Supplied material:
──────────
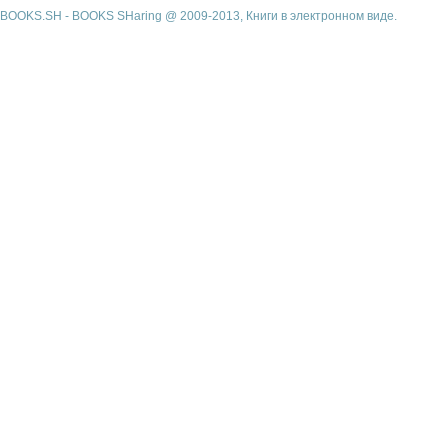
BOOKS.SH - BOOKS SHaring @ 2009-2013, Книги в электронном виде.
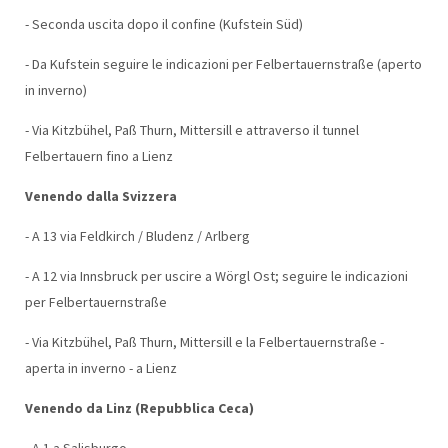
- Seconda uscita dopo il confine (Kufstein Süd)
- Da Kufstein seguire le indicazioni per Felbertauernstraße (aperto
in inverno)
- Via Kitzbühel, Paß Thurn, Mittersill e attraverso il tunnel
Felbertauern fino a Lienz
Venendo dalla Svizzera
- A 13 via Feldkirch / Bludenz / Arlberg
- A 12 via Innsbruck per uscire a Wörgl Ost; seguire le indicazioni
per Felbertauernstraße
- Via Kitzbühel, Paß Thurn, Mittersill e la Felbertauernstraße -
aperta in inverno - a Lienz
Venendo da Linz (Repubblica Ceca)
- A 1 a Salisburgo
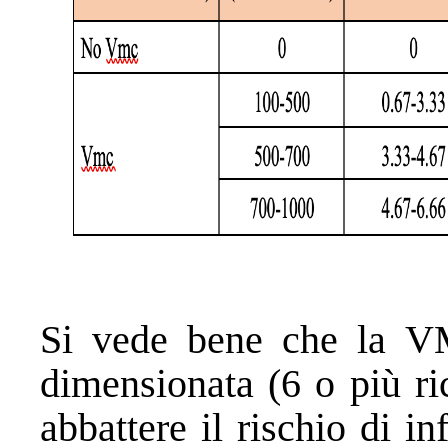
Si vede bene che la V
dimensionata (6 o più ri
abbattere il rischio di i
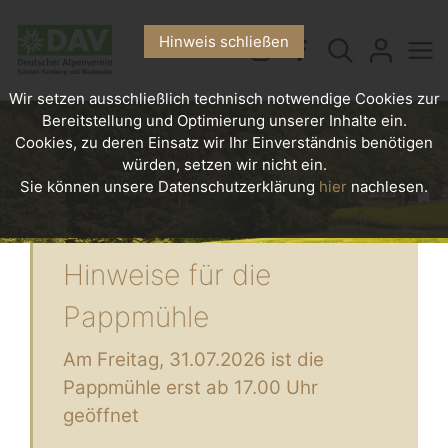
Hinweis schließen
Wir setzen ausschließlich technisch notwendige Cookies zur
Bereitstellung und Optimierung unserer Inhalte ein.
Cookies, zu deren Einsatz wir Ihr Einverständnis benötigen
würden, setzen wir nicht ein.
Sie können unsere Datenschutzerklärung
hier
nachlesen.
Hinweise für die
Pappmühle
Am Freitag, 31.07.2026 ist die
Pappmühle erst ab 17.00 Uhr
geöffnet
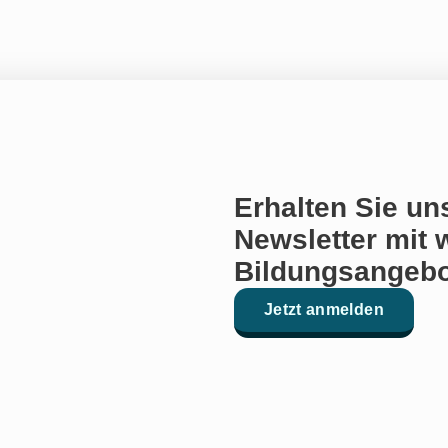
Erhalten Sie un
Newsletter mit 
Bildungsangebo
Jetzt anmelden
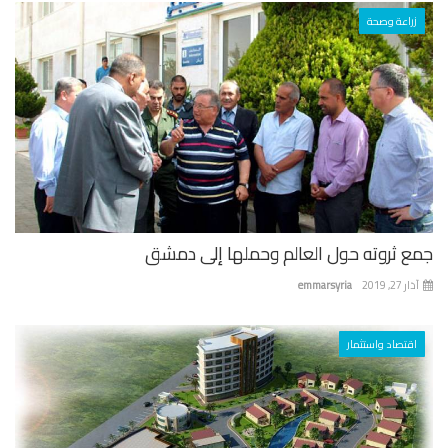
زراعة وصحة
ع ثروته حول العالم وحملها إلى دمشق
 27, 2019
emmarsyria
اقتصاد واستثمار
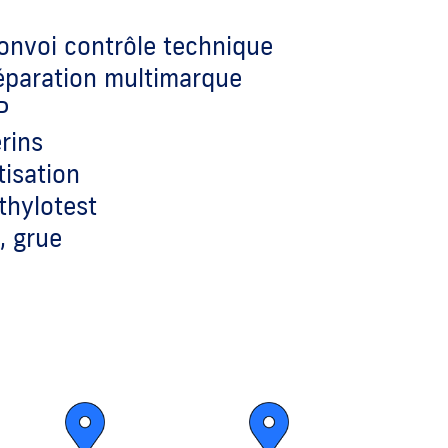
convoi contrôle technique
réparation multimarque
P
rins
tisation
thylotest
, grue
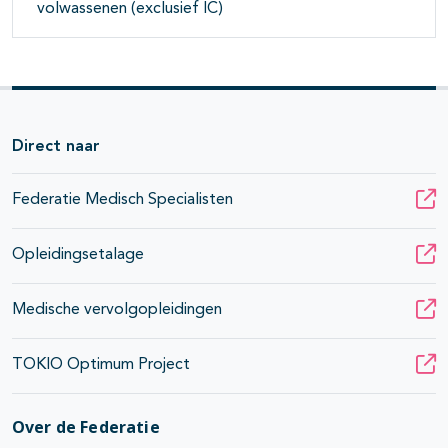
volwassenen (exclusief IC)
Direct naar
Federatie Medisch Specialisten
Opleidingsetalage
Medische vervolgopleidingen
TOKIO Optimum Project
Over de Federatie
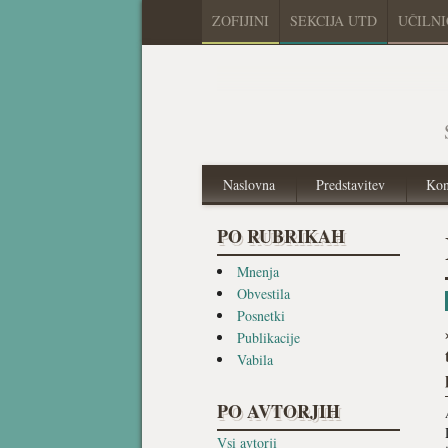
ZOFIJINI
SEKCIJA UTD
UČILN
Naslovna
Predstavitev
Kon
PO RUBRIKAH
Mnenja
Obvestila
Posnetki
Publikacije
Vabila
PO AVTORJIH
Vsi avtorji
──────────
Activity:
Locate each line in the rows above that contains the word "Venendo", and copy every such line in full. Matching is case-sensitive.

Written answer:
Venendo dalla Svizzera
Venendo da Linz (Repubblica Ceca)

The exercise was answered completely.